#### [Passage provided]
# Reboxx Exxact Socket Tool



## glenng6 (Mar 12, 2011)

I just purchased the Reboxx truck tuner (T-100) and I have a question. The instructions indicate that you need to press the journals lightly together in order for the tool to clean out the sockets. The problem is the tool, which is supposed to be HO, is so short I have to squeeze the journals a lot just so the tool doesn't fall out. When the journals are squeezed the ends of the journals aren't square to the tool. This can't be right. Also, if the opposite set of wheels is installed while I do this it falls out because the journals are spread so wide. I have all 1980's Athearn rolling stock kits, so most of the trucks are the same and I am only changing the 33" wheel sets. Should I have bought the Micro-Mark tool instead? Any ideas?


----------



## flyboy2610 (Jan 20, 2010)

Do they make one of these for N scale? If so, you may have gotten the wrong one.


----------



## glenng6 (Mar 12, 2011)

flyboy2610 said:


> Do they make one of these for N scale? If so, you may have gotten the wrong one.


Flyboy, thanks for the reply. As far as I know it is only made in HO and the package says it is HO. I will probably call the company on Monday.

Thanks again,

Glenn


----------

#### [Keypoint correspondence data]

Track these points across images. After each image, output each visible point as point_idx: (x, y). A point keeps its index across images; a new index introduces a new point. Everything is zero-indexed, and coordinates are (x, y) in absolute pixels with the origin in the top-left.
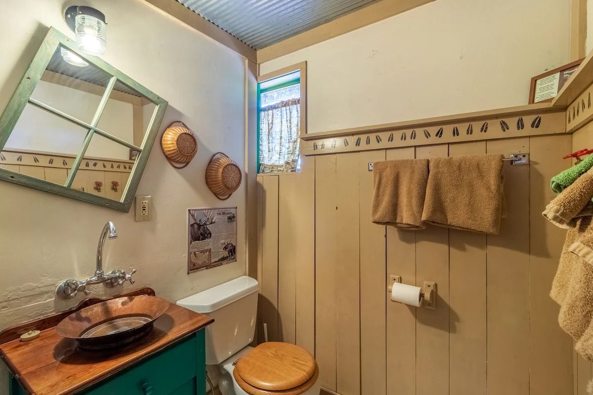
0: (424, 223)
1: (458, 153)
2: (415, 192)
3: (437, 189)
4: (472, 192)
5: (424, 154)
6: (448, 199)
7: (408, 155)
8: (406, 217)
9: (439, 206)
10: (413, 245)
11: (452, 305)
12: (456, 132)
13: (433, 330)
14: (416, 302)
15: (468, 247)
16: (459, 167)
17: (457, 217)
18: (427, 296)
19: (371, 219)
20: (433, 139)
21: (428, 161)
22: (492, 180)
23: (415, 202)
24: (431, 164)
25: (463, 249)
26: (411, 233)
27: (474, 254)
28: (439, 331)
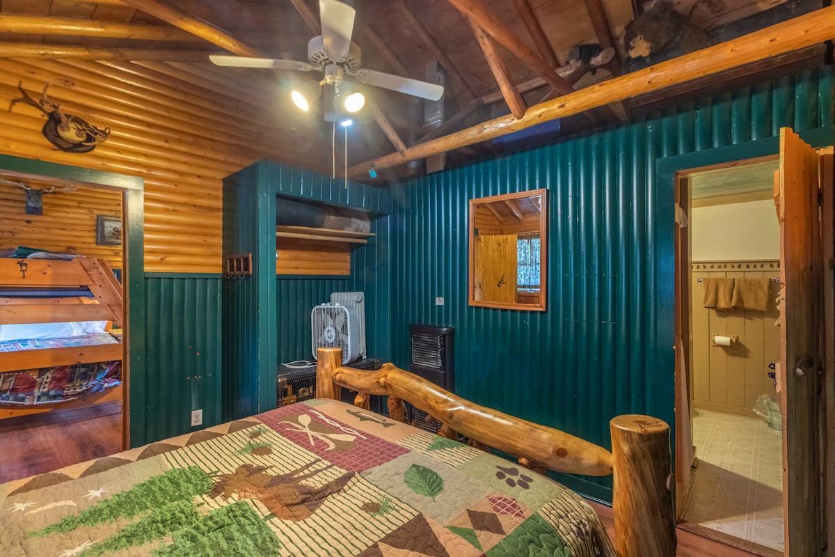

#### [About this task]
Extract, word for word, the part of the forum thread about the Reboxx socket tool starting with "I just purchased" and going on through "instead? Any ideas?".

#### [Result]
I just purchased the Reboxx truck tuner (T-100) and I have a question. The instructions indicate that you need to press the journals lightly together in order for the tool to clean out the sockets. The problem is the tool, which is supposed to be HO, is so short I have to squeeze the journals a lot just so the tool doesn't fall out. When the journals are squeezed the ends of the journals aren't square to the tool. This can't be right. Also, if the opposite set of wheels is installed while I do this it falls out because the journals are spread so wide. I have all 1980's Athearn rolling stock kits, so most of the trucks are the same and I am only changing the 33" wheel sets. Should I have bought the Micro-Mark tool instead? Any ideas?